Finding position from velocity (trig function)

[tasveerk]

Homework Statement

S(0)=3, find S(2) position wise.

Homework Equations

V(t)=xsin(x^2)

The Attempt at a Solution

I tried to integrate with u-substitution and I got -t^4/4cos(t^2). I tested it by taking the derivative and it didn't work out.

 

[SammyS]

v(t)=\frac{dx}{dt}\quad\to\quad\frac{dx}{x\sin(x^2)}=dt

Is the equation on the right what you integrated?

 

[tasveerk]

@SammyS,
Thanks for the reply, but I have never seen the method you used before.
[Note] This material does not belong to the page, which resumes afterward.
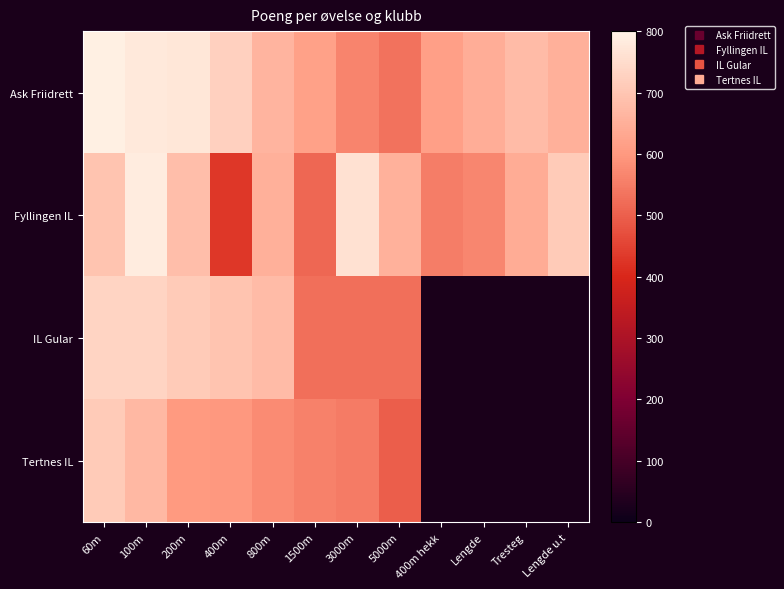

Which series changed the most between 400m and 5000m?

Fyllingen IL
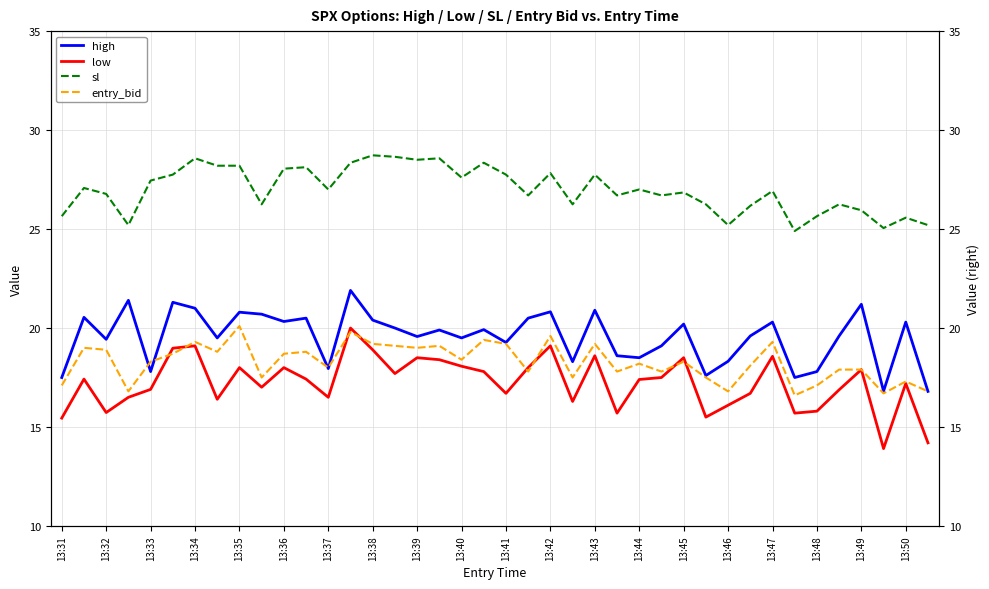

True or false: entry_bid and low intersect in this chart.

True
I understand that you manipulated the first equation to get the second, but I do not know why. If you could explain it a bit or give me a link to a website that explains it I would appreciate it.

 

[gneill]

Are you sure that your velocity function is v(t) = x*sin(x^2), where x is a distance? Is it possible that it's v(t) = t*sin(t^2) instead?

 

[SammyS]

If  \frac{dx}{dt}=x\sin(x^2)\,,

then  \frac{1}{x\sin(x^2)}\ \frac{dx}{dt}\,dt=dt\,.
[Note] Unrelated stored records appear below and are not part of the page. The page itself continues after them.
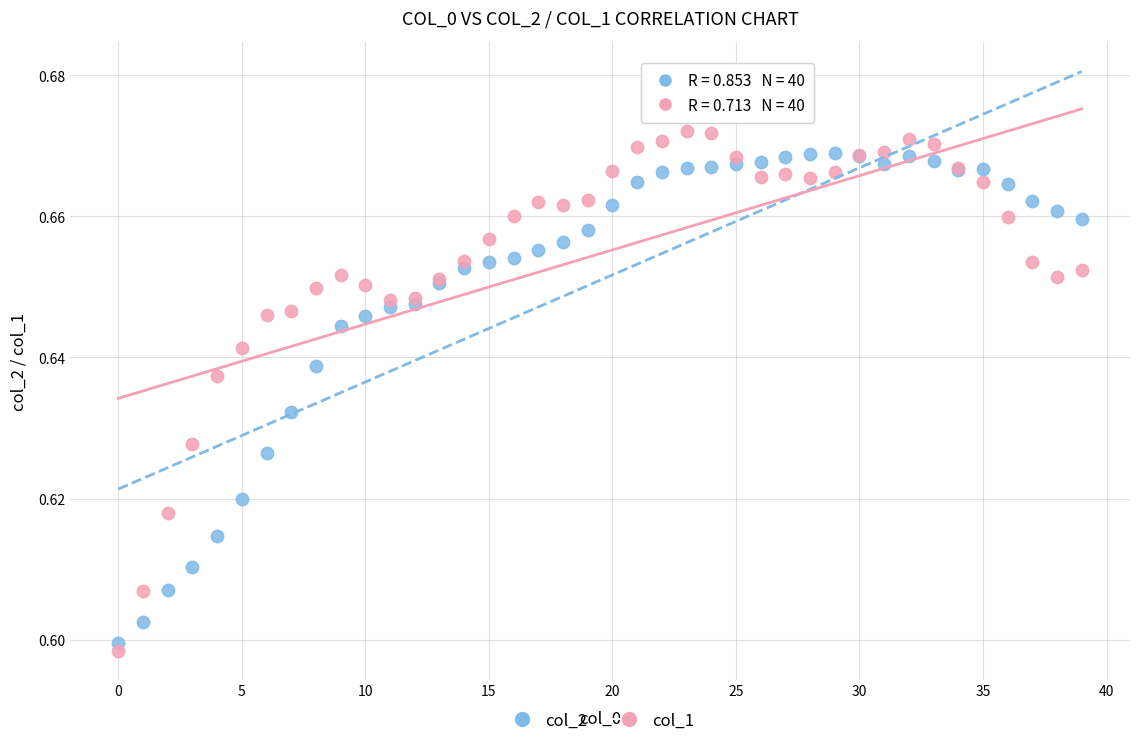

Which series has the largest Y range (max minus min)?

col_1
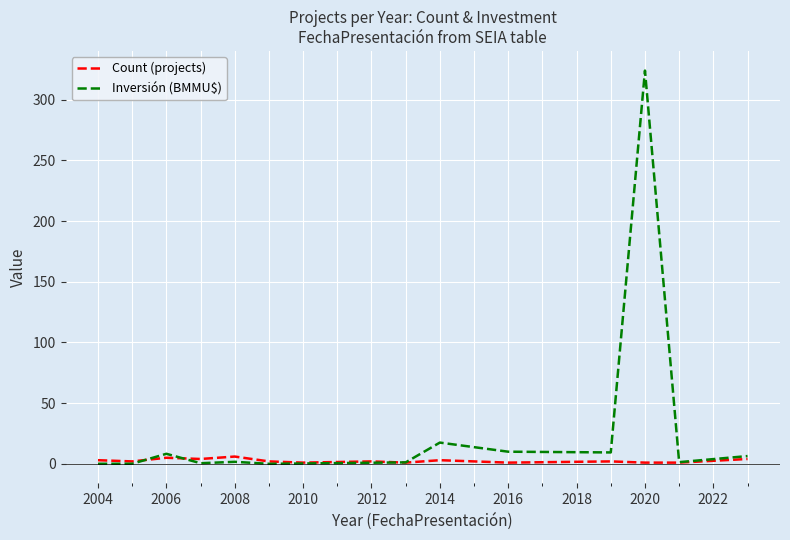

Which series has the widest spread of values?

Inversión (BMMU$)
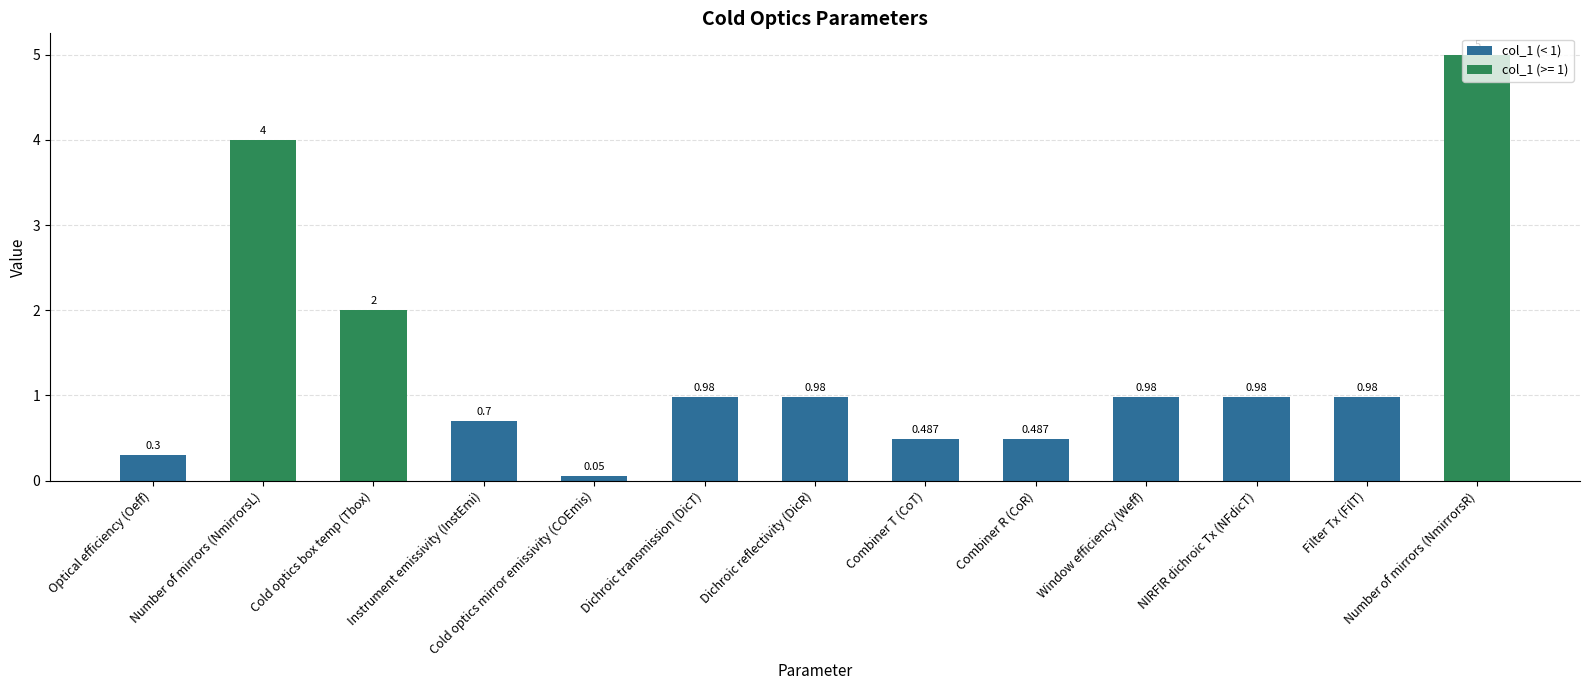

What is the average value?

1.4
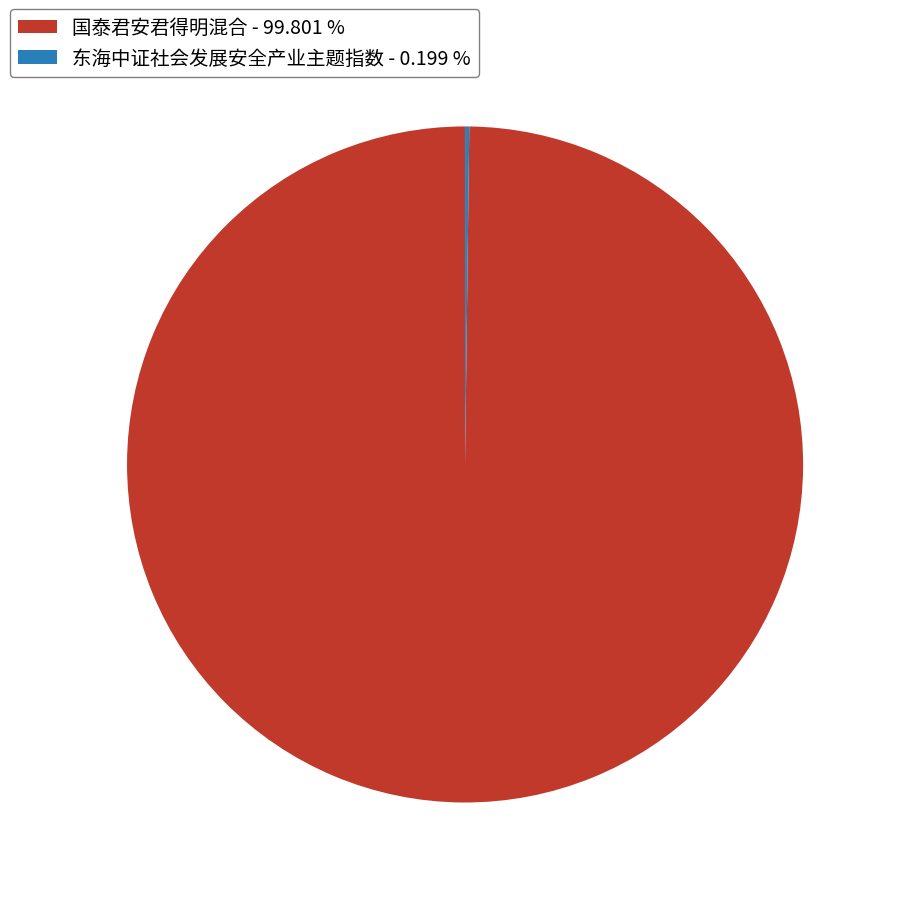

Is there a majority slice in this chart?

Yes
But,  \frac{dx}{dt}\,dt=dx\,.

Therefore,  \frac{dx}{x\sin(x^2 )}=dt  

Now integrate both sides to find t as a function of x.

 

[gneill]

Now integrate both sides to find t as a function of x.

I think that the LHS is going to prove to be rather difficult to integrate in closed form.

 

[SammyS]

I think that the LHS is going to prove to be rather difficult to integrate in closed form.
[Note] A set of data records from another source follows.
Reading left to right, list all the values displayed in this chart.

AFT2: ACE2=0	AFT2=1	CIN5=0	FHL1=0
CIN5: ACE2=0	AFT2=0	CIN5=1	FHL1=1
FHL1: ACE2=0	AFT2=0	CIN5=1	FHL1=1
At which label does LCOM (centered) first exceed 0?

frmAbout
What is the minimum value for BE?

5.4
Yes, I believe you are right about this.

Your earlier suggestion: v(t)=t\sin(t^2) is probably correct.

 

[tasveerk]

I switched t with x in the equation. Now that I think about it I'm even unsure of why I did this. Anyway, I solved the problem by taking t out of the function before integrating. Thank you all for the quick replies.